Recently, I have been thinking more critically and thoughtfully about the criminal justice system in the U.S. and in New York City more specifically. I discovered the work of the Brooklyn Bail Fund and have been inspired by their work to decrease the burden placed on low-income people facing the criminal justice system.
By now, we know that the carceral state disproportionately targets and punishes young men of color, and poor men of color are especially vulnerable to the intersection of poverty, arrests, bail and jail. As someone who went to private schools and saw the prevalence of drug use by the children of the 1 percent, as a young adult I always wondered why police did not simply target elite schools if they really wanted to find drug users and drug dealers. But we know that they do not. Power, class and race prevent them from targeting that low hanging fruit. Therefore, poor communities are disproportionately affected by the criminal justice system.
As the Brooklyn Bail Fund explains, “Rikers Island is filled with thousands of poor people accused of petty crimes. They’re not serving time as a punishment. They’ve been found guilty of no crime. They’re languishing in jail because a small amount of bail far exceeds what they and their families can afford. Ninety percent are Black or Hispanic. Their poverty alone imprisons them. The result is two systems of criminal justice: one for those who have and one for those who do not.”
Therefore, the purpose of bail no longer has its intended effects. Because of court fees, poorer families are often forced into plea deals that further disenfranchise them and separate them from their loved ones and their communities. If we live in a democratic society, we cannot continue to incarcerate our citizens, and especially our young, based solely on their economic stability or lack thereof. Poverty should not rob people of their rights, their freedom and their future.
I can’t fathom the number of young men and women of color in Rikers Island awaiting a court date that is weeks, months or maybe even years from now.
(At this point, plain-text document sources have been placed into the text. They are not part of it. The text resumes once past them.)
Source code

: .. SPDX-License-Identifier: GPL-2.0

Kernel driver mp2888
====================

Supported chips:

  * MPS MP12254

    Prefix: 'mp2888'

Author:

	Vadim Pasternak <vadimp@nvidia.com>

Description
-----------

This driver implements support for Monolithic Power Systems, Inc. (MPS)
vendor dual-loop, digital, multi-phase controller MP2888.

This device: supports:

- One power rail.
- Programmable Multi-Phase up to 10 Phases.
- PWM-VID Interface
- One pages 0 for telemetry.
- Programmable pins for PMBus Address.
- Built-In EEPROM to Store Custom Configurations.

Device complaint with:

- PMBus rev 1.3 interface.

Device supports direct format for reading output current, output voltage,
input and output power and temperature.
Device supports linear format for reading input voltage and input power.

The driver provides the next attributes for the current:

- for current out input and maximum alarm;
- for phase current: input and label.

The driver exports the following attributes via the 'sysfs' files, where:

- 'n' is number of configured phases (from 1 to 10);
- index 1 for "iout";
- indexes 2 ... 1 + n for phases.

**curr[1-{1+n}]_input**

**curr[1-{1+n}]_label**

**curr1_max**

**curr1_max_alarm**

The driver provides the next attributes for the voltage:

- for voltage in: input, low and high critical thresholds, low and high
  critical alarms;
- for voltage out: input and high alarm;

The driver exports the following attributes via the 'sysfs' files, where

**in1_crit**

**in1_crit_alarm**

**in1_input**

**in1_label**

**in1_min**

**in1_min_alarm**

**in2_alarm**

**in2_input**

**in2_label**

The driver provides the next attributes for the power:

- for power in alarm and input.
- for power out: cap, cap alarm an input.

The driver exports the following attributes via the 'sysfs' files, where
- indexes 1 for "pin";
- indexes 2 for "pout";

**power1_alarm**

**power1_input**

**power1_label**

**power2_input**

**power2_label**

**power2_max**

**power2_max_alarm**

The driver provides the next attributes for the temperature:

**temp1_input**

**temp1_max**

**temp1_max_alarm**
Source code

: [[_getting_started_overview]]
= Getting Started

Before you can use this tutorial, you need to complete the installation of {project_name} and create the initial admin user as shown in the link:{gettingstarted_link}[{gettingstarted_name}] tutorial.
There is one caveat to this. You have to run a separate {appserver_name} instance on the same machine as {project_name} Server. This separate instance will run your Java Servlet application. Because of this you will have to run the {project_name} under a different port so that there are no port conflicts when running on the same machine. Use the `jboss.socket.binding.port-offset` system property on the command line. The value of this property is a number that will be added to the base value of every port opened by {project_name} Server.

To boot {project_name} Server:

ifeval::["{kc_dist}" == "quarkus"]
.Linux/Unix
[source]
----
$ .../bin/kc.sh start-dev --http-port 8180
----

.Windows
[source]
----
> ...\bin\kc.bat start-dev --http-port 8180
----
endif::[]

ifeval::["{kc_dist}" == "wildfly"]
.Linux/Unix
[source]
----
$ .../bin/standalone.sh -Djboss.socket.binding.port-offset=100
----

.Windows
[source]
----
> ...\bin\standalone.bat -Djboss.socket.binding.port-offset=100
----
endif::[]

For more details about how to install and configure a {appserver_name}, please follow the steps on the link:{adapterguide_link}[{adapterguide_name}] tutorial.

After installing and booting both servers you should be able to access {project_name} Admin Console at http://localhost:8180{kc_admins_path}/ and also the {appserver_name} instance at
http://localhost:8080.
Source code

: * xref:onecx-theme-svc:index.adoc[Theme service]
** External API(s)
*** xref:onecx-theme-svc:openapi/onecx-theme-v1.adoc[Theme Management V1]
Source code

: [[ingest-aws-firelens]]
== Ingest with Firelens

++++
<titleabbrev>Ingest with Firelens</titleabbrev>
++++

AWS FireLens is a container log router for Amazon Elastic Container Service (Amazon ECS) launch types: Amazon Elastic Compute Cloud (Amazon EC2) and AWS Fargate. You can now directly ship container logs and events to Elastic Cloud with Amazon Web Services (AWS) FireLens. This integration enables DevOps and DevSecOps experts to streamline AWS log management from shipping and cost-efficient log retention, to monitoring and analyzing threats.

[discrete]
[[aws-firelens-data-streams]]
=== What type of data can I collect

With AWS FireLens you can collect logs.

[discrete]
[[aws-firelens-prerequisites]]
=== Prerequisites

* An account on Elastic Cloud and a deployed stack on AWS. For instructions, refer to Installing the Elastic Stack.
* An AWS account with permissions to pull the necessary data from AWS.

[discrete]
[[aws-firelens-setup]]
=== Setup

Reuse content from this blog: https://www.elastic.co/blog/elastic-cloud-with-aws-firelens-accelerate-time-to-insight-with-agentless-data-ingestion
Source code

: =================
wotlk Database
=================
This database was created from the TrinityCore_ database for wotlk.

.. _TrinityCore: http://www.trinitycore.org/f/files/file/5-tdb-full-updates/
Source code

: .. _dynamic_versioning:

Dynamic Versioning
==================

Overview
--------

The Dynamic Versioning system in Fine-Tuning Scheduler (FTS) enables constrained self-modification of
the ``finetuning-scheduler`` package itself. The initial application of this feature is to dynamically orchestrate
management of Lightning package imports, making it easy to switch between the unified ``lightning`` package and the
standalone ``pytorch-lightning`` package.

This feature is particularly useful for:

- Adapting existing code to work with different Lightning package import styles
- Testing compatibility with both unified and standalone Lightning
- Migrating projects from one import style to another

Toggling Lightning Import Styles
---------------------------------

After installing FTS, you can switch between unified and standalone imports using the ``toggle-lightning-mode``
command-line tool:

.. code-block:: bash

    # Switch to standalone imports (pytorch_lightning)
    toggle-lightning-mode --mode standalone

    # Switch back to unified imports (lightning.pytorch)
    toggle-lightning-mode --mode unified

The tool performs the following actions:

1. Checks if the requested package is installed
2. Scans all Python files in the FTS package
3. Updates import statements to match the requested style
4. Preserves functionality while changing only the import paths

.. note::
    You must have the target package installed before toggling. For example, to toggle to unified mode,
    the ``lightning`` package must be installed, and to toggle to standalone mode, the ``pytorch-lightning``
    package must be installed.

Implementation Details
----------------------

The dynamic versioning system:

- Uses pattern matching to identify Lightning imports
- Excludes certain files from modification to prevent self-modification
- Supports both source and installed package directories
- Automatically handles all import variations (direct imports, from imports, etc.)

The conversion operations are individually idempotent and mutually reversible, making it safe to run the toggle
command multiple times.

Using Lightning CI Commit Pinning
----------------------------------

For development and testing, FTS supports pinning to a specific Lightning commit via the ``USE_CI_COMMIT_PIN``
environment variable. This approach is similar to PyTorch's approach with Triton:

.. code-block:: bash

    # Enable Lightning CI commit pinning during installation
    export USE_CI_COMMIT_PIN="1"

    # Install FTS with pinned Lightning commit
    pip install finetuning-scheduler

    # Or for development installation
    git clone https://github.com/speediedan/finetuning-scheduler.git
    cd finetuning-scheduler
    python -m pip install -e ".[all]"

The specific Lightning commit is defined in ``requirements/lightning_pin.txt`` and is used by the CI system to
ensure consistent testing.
Jumping a subway turnstile should not adversely alter one’s life for decades to come.
I am making a commitment to educate myself on what is happening to our youth so that substantive action can be taken. The work of Columbia University sociologist Carla Shedd, Ph.D., tackles the difficult questions pertaining to youth incarceration, exploration of the “carceral continuum” and school systems that either educate or criminalize adolescents. Her forthcoming book, “Unequal City: Race, Schools, and Perceptions of Injustice,” will help me become better informed of the problem so that I can figure out the best way to become part of the solution. This challenge seems insurmountable at times, but there are so many scholars and organizations who have their eye on the solution, it is up to us to find them and join the struggle.